A member of the FDA advisory panel who cast a vote in favor of keeping the diabetes drug Avandia on the market with no restrictions was paid more than $15,000 by the maker of the drug as an adviser. Meanwhile, another panelist who voted to pull the drug from the market has worked as a consultant for the company that makes a rival diabetes drug.
David Capuzzi was paid $14,750 by GlaxoSmithKline to promote the company’s heart drug Lovaza, according to a report by the Wall Street Journal. He was also paid $750 by the company to serve as a consultant on an advisory board on Avandia, the Journal reports. Capuzzi said that he disclosed his relationship with the company to the FDA.
Capuzzi was part of a 33-member advisory panel which ultimately voted last week in favor of urging the FDA to impose stronger warnings on Avandia labeling and possible restrictions to its sale based on medical reports linking the drug to increased risk of heart attack and other health problems.

=== SOURCE INFORMATION ===
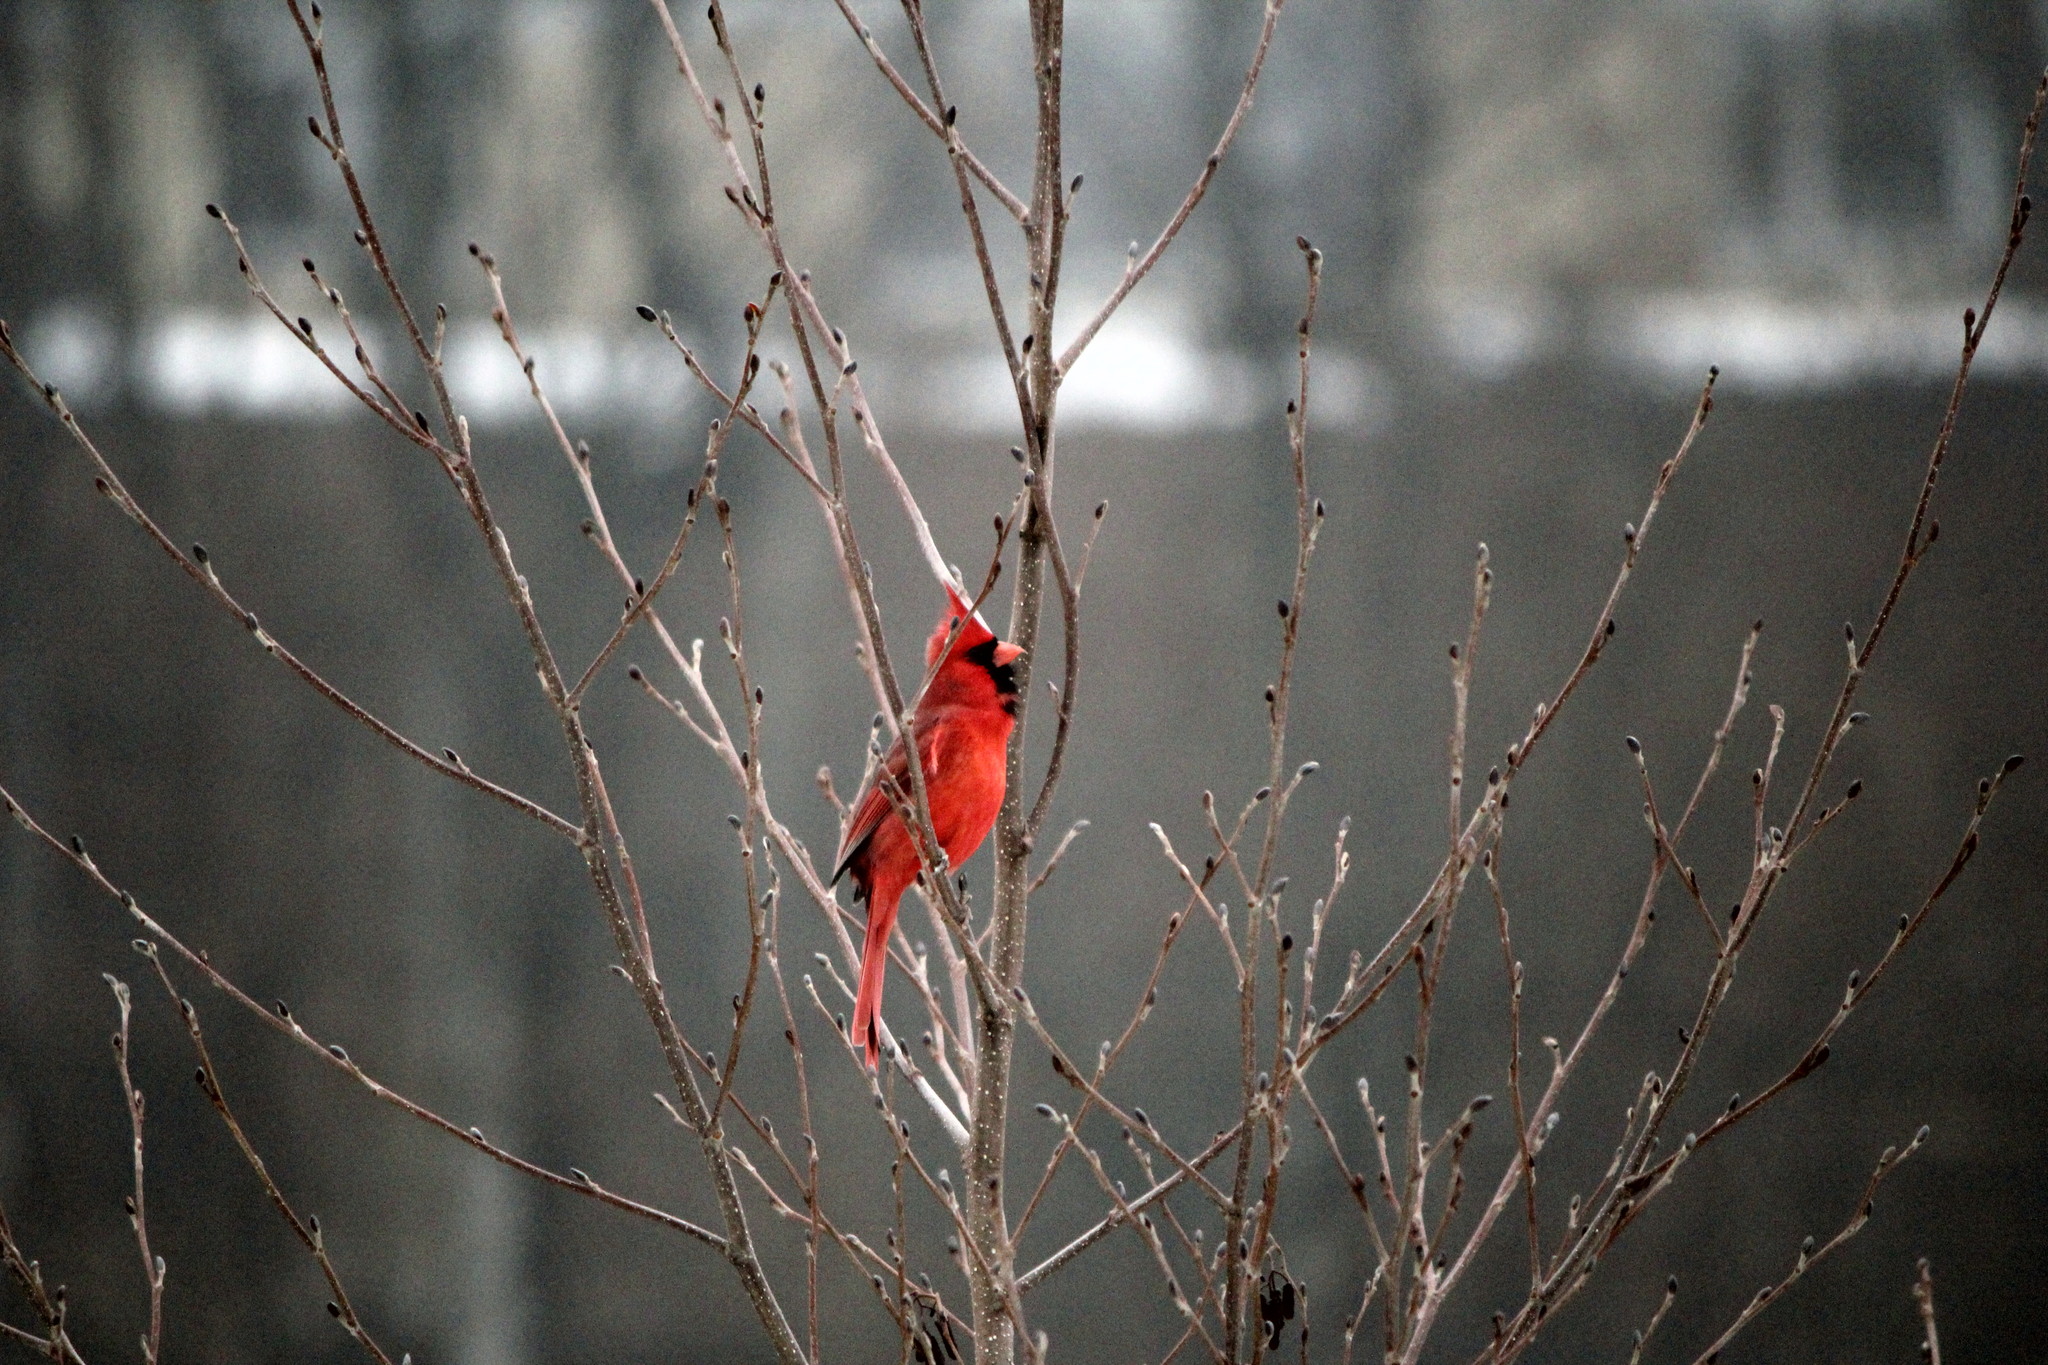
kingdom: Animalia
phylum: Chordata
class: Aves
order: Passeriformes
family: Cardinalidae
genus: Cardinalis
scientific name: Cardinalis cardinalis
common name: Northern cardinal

---

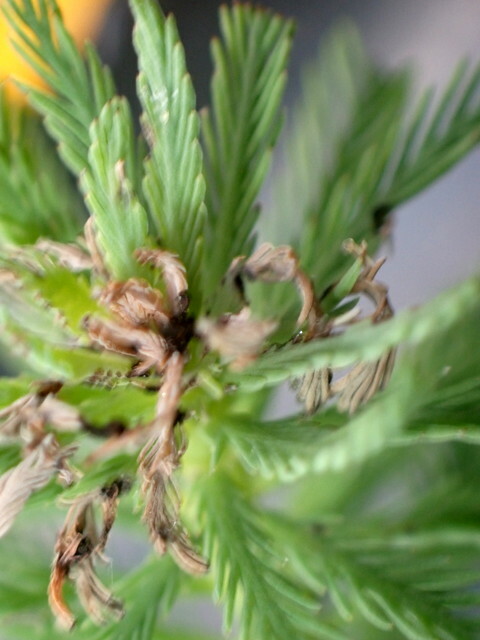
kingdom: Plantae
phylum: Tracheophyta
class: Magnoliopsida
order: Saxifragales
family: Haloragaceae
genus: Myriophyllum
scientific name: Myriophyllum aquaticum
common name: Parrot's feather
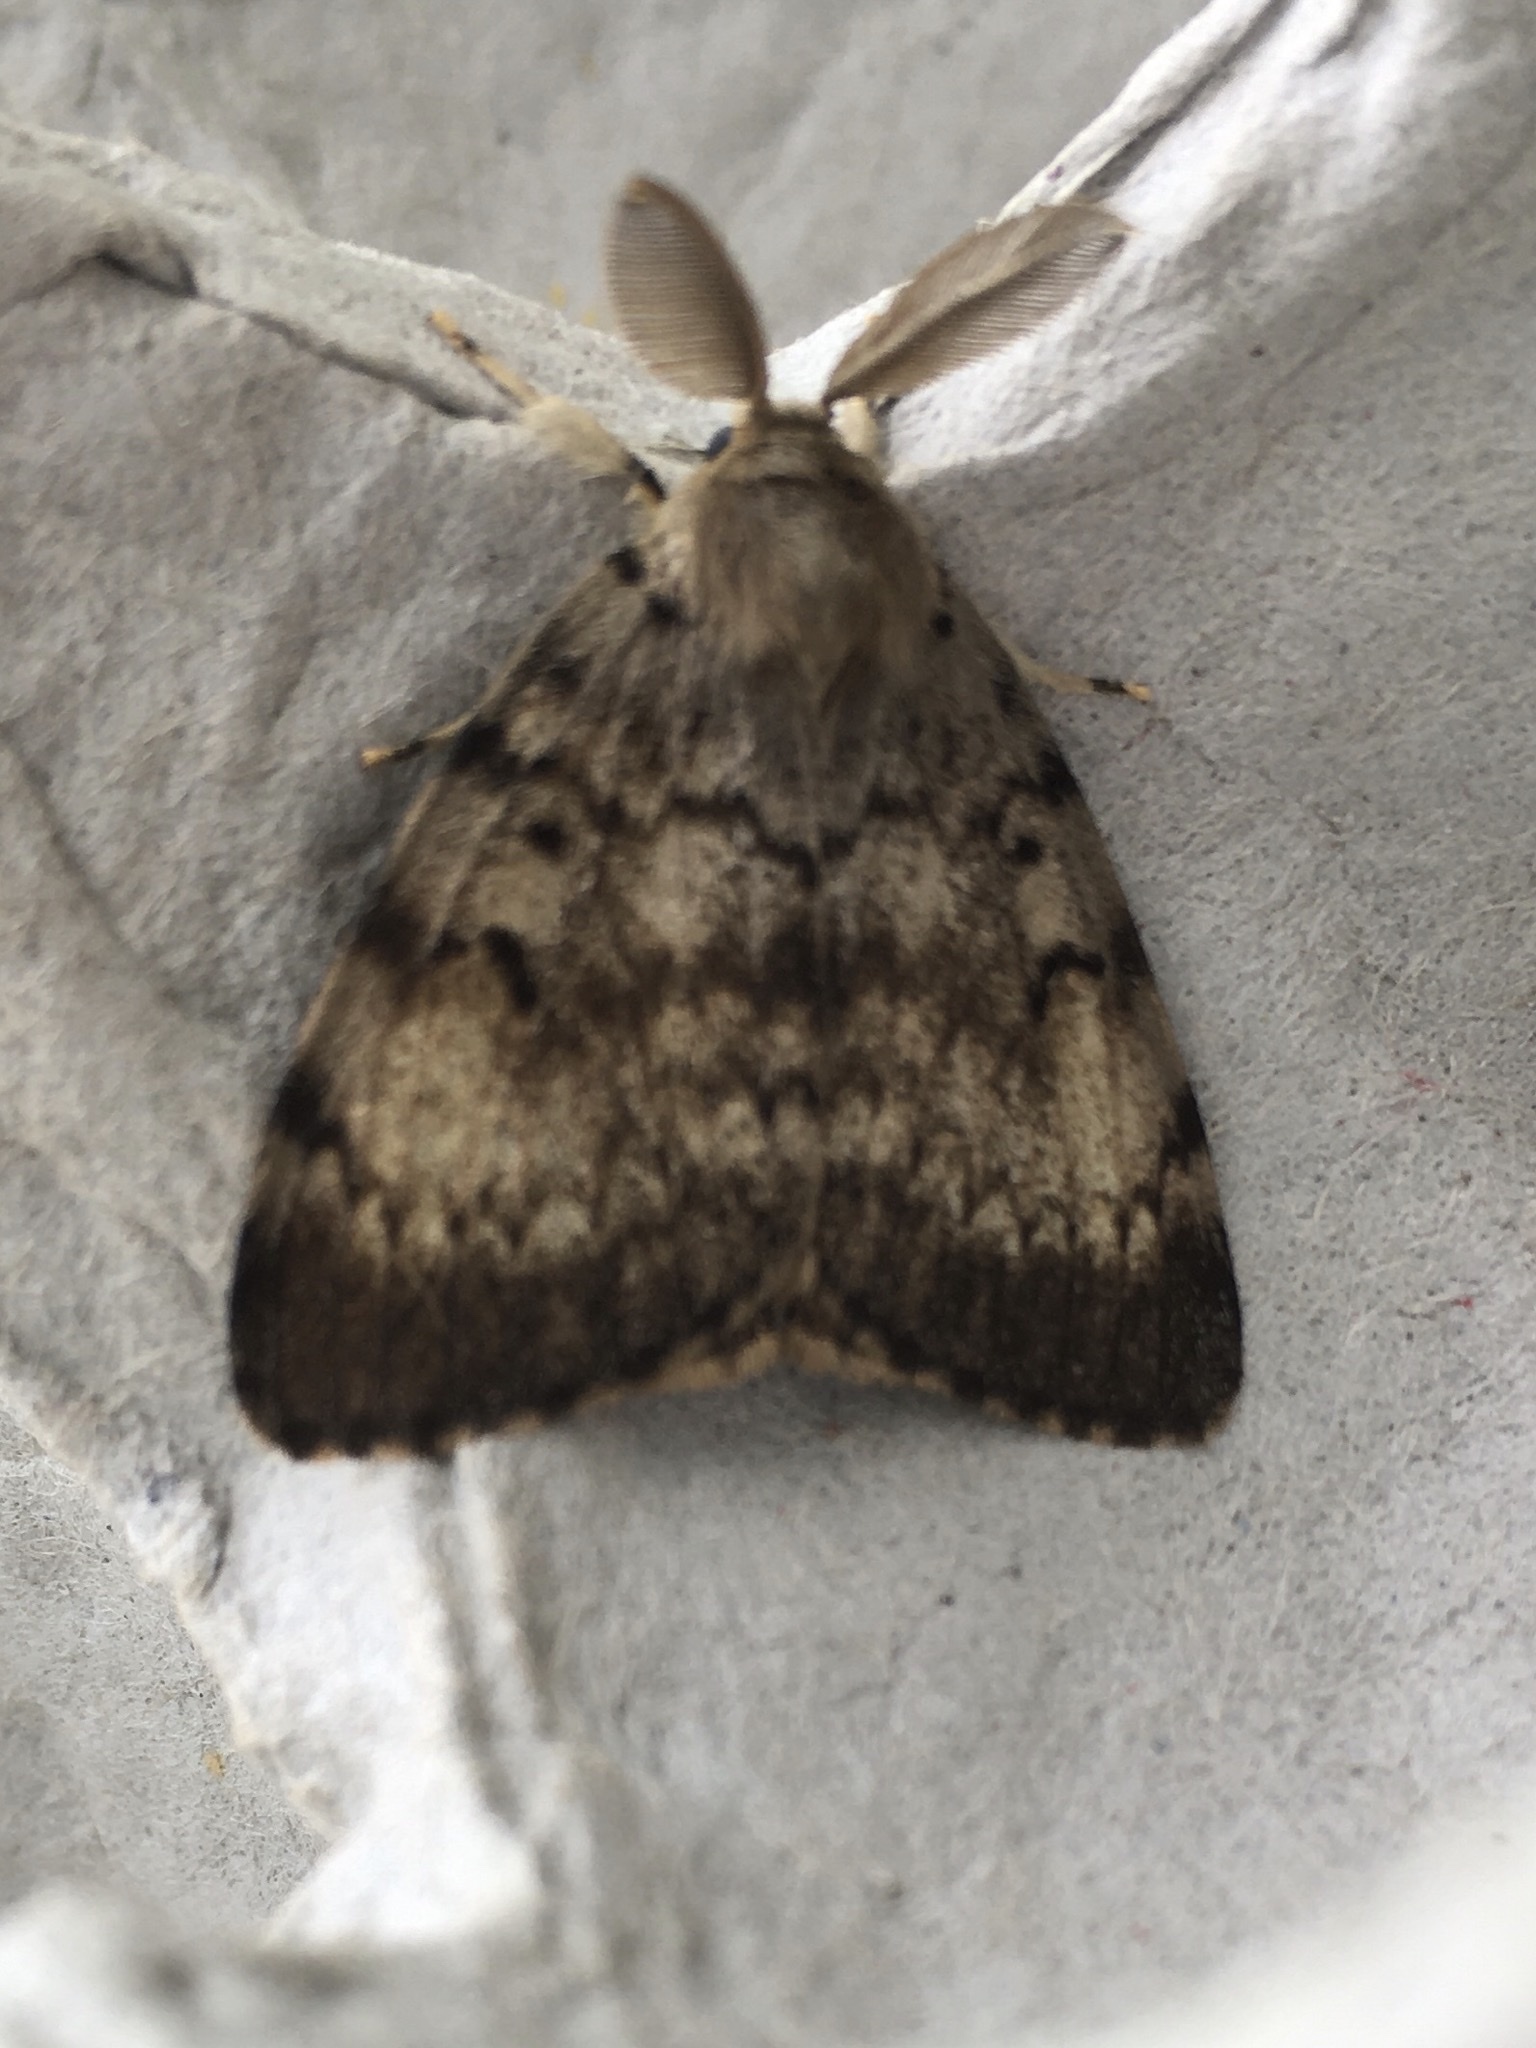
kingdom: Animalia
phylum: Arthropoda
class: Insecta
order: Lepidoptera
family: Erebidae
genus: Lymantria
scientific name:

=== EXERCISE DIRECTIONS ===
Resume the news piece about the FDA advisory panel's Avandia vote, starting right after its final sentence.

=== RESULT FOR THIS TASK ===
A significant number of panelists voted in favor of removing the controversial diabetes drug Avandia from the market altogether. According to another Journal report, one panelist voting in favor if recalling the drug – Abraham Thomas – disclosed yesterday that he has served as a paid speaker for the maker of a rival diabetes drug Actos. Thomas said he also disclose the payments to the FDA.
The FDA issued a statement saying they would examine any relationship between panel members and drug companies internally. “If any member of the advisory committee is found to have a conflict of interest, FDA can consider that information as we make our final decision on the status of the drug,” the statement said.